Zunächst zum hässlichen Bruder des Erkenntnisgewinns, dem Prüfungswesen. Die Frage nach der Klausurrelevanz – so zuverlässig wie ein Schweizer Uhrwerk gestellt – lässt sich bei einer Ringvorlesung nicht ganz so einfach beantworten. Der Notendruck ist hoch und Studierende wollen oft genau wissen, was sie lernen sollen. Da nur bedingt Kontrolle über die Inhalte der Gastvorlesungen besteht und die hohe Dynamik in den Diskussionen nur begrenzt eingefangen werden kann, dürfte die Prüfungsvorbereitung ein Unsicherheitsfaktor bei derartigen Formaten sein. Im vorliegenden Fall wurden die Gastdozierenden aus einem Autorenkreis rekrutiert, wodurch via Verweis auf den jeweiligen Fachartikel eine strukturierte Basis für die Prüfungsinhalte vorhanden war. Das mag nicht immer so möglich sein und stellt die Lehrenden vor gewisse Herausforderungen.
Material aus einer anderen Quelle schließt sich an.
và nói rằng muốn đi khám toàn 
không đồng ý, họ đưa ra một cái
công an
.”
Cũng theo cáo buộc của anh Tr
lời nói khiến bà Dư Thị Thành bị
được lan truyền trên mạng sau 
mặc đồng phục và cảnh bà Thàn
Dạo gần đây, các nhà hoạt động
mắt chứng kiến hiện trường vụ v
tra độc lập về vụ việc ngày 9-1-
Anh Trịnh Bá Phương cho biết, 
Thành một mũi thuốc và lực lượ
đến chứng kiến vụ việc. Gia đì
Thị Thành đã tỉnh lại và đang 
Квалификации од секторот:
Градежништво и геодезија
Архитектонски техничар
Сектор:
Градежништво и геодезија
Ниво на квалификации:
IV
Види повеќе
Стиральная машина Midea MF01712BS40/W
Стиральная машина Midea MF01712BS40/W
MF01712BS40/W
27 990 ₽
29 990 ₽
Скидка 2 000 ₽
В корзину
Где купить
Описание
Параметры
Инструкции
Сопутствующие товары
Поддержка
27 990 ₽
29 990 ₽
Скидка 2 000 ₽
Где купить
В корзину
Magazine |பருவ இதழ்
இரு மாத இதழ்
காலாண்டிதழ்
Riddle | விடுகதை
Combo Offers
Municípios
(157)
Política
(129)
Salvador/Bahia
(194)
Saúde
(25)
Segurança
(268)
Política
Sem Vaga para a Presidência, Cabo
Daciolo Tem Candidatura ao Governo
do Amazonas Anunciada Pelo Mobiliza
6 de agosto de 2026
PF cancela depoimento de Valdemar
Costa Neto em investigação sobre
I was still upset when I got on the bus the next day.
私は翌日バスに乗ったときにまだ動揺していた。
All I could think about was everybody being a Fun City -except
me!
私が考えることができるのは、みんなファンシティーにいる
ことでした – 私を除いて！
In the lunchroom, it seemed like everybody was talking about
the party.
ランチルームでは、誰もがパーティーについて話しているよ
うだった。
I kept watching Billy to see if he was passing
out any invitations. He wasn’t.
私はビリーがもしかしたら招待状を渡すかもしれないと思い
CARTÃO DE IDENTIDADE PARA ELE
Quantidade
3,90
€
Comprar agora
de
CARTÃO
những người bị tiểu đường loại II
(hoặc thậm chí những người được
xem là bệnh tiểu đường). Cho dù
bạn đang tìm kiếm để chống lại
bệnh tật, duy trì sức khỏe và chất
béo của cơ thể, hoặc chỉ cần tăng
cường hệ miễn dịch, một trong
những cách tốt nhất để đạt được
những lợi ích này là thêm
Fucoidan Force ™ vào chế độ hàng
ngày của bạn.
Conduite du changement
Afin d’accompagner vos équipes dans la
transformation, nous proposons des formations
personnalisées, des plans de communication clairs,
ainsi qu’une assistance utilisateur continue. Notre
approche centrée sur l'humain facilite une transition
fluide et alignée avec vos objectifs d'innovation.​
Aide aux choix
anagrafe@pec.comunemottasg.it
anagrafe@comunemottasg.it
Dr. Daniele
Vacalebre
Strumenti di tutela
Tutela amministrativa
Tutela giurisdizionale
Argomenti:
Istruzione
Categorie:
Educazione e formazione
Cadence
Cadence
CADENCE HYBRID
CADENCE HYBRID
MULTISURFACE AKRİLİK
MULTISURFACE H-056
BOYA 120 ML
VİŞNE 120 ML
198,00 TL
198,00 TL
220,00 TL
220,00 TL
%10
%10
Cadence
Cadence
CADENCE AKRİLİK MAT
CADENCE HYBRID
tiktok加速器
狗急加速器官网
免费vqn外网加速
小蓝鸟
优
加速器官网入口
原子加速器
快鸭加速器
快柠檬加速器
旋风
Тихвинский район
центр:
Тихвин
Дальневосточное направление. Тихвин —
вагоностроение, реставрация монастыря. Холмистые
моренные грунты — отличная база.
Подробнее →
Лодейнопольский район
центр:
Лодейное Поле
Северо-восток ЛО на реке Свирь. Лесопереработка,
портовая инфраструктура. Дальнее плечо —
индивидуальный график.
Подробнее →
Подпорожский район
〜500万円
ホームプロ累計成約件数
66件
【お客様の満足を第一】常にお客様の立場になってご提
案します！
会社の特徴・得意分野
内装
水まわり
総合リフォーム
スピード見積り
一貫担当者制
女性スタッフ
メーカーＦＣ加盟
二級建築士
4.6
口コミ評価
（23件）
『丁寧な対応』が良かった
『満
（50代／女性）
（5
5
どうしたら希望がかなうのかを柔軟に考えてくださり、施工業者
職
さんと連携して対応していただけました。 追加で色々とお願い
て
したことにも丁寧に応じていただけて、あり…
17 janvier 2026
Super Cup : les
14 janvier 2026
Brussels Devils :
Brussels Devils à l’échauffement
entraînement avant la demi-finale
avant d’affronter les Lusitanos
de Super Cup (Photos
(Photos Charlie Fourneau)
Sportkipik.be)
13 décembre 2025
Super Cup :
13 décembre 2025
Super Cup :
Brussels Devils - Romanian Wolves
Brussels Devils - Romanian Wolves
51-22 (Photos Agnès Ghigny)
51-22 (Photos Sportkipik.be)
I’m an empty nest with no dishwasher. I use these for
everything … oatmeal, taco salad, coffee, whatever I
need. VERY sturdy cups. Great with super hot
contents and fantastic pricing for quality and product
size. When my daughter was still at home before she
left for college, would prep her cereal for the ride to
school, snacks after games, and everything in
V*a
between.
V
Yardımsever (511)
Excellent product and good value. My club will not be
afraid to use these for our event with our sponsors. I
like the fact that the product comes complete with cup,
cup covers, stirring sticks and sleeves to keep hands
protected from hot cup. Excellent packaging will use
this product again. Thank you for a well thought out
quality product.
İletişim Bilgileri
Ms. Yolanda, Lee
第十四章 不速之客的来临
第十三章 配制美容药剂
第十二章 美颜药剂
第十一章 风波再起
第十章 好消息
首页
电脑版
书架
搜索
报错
Werden Prüfungsinhalte auf Schriften ausgelagert, um möglichst frei im Diskurs zu sein, ergibt sich eine weitere Hürde: die Teilnahmemotivation. Bei kleinen Studiengängen und hoher Abwesenheitsrate kann es für Gastgeberin und Gastgeber sowie Dozierende unangenehm werden, wenn vor leeren Rängen gespielt wird. Erfahrungsgemäß hilft die Animation der Studierenden über die oben beschriebene Nachlese. Ebenfalls motivierend wirken Gasthörende, die nicht nur den Raum füllen, sondern auch viele Debatten mit Perspektiven aus der Praxis dynamisieren. Doch auch für Studierende, die regelmäßig teilnehmen, bestehen Hindernisse. Zunächst sind Interdisziplinarität, Praxisnähe sowie die hohe personelle Variabilität der Lehrkräfte ungewohnt, was insbesondere zu Semesterbeginn für Zurückhaltung bei Fragen und Diskussionen führt. Hinzu kommt das offene Format, wodurch im Plenum nicht nur bekannte Gesichter, sondern auch Gäste außerhalb des Studiengangs anzutreffen sind. Einige Studierende tun sich mit dieser Art Öffentlichkeit zumindest zu Beginn schwer, ihre Hemmungen abzulegen und sich zu beteiligen, was bei internationalen Studiengängen durch Sprachbarrieren noch verstärkt werden kann. Eine weitere Herausforderung sind ausgeschaltete Kameras der Cloud-Zuhörerschaft. Ein Phänomen, das in der Hochschullandschaft bekannt ist, als ausbleibendes Echo der Zuhörerschaft jedoch insbesondere Gastvortragende irritieren kann.

Nachahmung der Ringvorlesung empfohlen

Eine Ringvorlesung macht Arbeit, ist unwägbar und bricht mit Konventionen. Doch die Dritte Mission lässt sich mit diesem Format gut bedienen. Der Ressourceneinsatz ist gerade in Zeiten etablierter Formen virtueller Zusammenarbeit vertretbar. Brücken zur Praxis und zu anderen Disziplinen lassen sich bauen, müssen allerdings auch gewartet werden, um Nutzen zu stiften. Und wer sich um die Zukunft der Vorlesung in Zeiten von ChatGPT und Co. sorgt, ist mit dieser Variante sicher gut beraten. Am Ende lebt die Ringvorlesung vor allem von der Offenheit und dem Mut aller Beteiligten. Dazu gehört auch der kollegiale Austausch, zu dem wir hiermit einladen möchten.